Questionado pela agência Lusa sobre a distinção que o Governo e o PS fazem entre acesso ao conteúdo de chamadas telefónicas intercetadas (só no âmbito de um processo crime) e acesso a registos de faturação detalhada de telefonemas, António Filipe recusa esse argumento.

"Acontece que o regime legal de autorização judicial em Portugal - e não por acaso - é equiparado, quer para acesso a escutas, quer para acesso a dados de tráfego no âmbito do processo criminal. Para isso aponta não apenas o Código de Processo Penal, mas também toda a interpretação que a jurisprudência tem feito do Código de Processo Penal - e essa interpretação é no sentido de que, tratando-se em ambos os casos de intromissões nas comunicações, o regime de rigor é igual", contrapôs António Filipe.

A questão decisiva, para o PCP, "é que a Constituição refere que qualquer ingerência nas comunicações só pode ser feita no âmbito da investigação criminal".

"E os serviços de informações não atuam no âmbito da investigação criminal, que é uma competência exclusiva das autoridades judiciais. Não há qualquer legitimidade constitucional para que os serviços de informações possam ter acesso a dados de faturação telefónica", sustentou.

Para o PCP, o diploma do Governo proporciona também mais um avanço no sentido da fusão dos serviços de informações.

"Essa fusão não é desejável pela consequência em termos de concentração de poderes, sendo conhecido o défice de fiscalização democrática existente no país. A proposta do Governo prevê ainda um reforço da blindagem do secretismo em todo o serviço de informações e, por outro lado, procede à consagração de um estatuto especialíssimo para os funcionários dos serviços de informações, inclusive ao nível remuneratório, o que contrasta de forma flagrante com o tratamento que o Governo dá à generalidade dos funcionários públicos, mas mesmo também em comparação com elementos de outros serviços e forças de segurança", acrescentou.
 

Bloco aponta "sérias dúvidas" de constitucionalidade


"A proposta do Governo suscita sérias dúvidas de constitucionalidade, porque atenta contra os direitos e liberdades fundamentais dos cidadãos", sustentou também à Lusa Cecília Honório, que representa o Bloco de Esquerda na Comissão Parlamentar de Assuntos Constitucionais.
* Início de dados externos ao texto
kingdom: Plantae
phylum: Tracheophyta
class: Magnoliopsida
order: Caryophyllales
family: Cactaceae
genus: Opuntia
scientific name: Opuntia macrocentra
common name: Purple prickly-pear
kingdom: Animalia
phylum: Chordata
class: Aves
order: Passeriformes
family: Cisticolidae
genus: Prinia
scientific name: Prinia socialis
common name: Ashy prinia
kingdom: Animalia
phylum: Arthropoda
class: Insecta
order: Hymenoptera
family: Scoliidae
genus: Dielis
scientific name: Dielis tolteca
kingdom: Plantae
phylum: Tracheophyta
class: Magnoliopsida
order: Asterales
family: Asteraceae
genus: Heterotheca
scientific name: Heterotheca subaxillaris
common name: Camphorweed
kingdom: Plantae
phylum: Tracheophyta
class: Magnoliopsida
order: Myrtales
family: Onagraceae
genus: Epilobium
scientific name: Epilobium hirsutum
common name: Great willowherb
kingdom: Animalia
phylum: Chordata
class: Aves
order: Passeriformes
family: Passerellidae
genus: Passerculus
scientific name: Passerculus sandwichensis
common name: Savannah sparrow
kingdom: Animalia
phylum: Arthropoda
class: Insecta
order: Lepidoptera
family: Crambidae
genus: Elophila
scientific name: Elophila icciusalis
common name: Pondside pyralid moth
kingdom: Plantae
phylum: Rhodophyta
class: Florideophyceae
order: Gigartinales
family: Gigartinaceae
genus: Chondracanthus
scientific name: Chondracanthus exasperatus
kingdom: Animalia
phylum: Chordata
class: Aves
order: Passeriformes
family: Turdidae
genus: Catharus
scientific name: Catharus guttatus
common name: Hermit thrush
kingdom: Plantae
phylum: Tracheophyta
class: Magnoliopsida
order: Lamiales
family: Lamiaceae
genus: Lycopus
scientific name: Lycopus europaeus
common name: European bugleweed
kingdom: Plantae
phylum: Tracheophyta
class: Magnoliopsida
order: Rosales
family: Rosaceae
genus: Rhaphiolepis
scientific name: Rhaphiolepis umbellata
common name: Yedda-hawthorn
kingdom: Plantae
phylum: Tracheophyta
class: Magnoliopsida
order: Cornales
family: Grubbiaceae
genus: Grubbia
Cecília Honório advertiu que "está em marcha um perigoso acordo de regime, envolvendo a maioria PSD/CDS e o PS, em torno de uma matéria da maior gravidade".

"A pretexto do combate ao terrorismo, PSD, PS e CDS pretendem abrir a porta a medidas que violam a privacidade dos cidadãos, permitindo que agentes de serviços de informações acedam a meta dados, como registos de localização e de faturação detalhada de telefones. Abre-se-lhes também a porta ao acesso a dados fiscais", declarou.

A deputada do Bloco de Esquerda deixou depois uma questão sobre as consequências de um eventual aumento de poderes a conceder aos serviços de informações, numa alusão ao que se passou no período em que Jorge Silva Carvalho exerceu as funções de diretor dos Serviços de Informações Estratégicas de Defesa (SIED): "Se sem quadro legal já foi uma rebaldaria, o que se passará se tiverem um quadro legal a suportarem as suas atividades?", perguntou.

Cecília Honório criticou também o diploma do Governo por "dar mais um pequeno passo" para a fusão dos diferentes serviços das "secretas", prevendo, designadamente, a criação do cargo de secretário-geral adjunto do SIRP, com poderes operacionais.

"Somos radicalmente contra essa fusão, porque entendemos que o SIED e o SIS (Serviço de Informações de Segurança) têm natureza diferente. Até no plano orçamental se verifica essa política de passinhos para a fusão de serviços", acrescentou.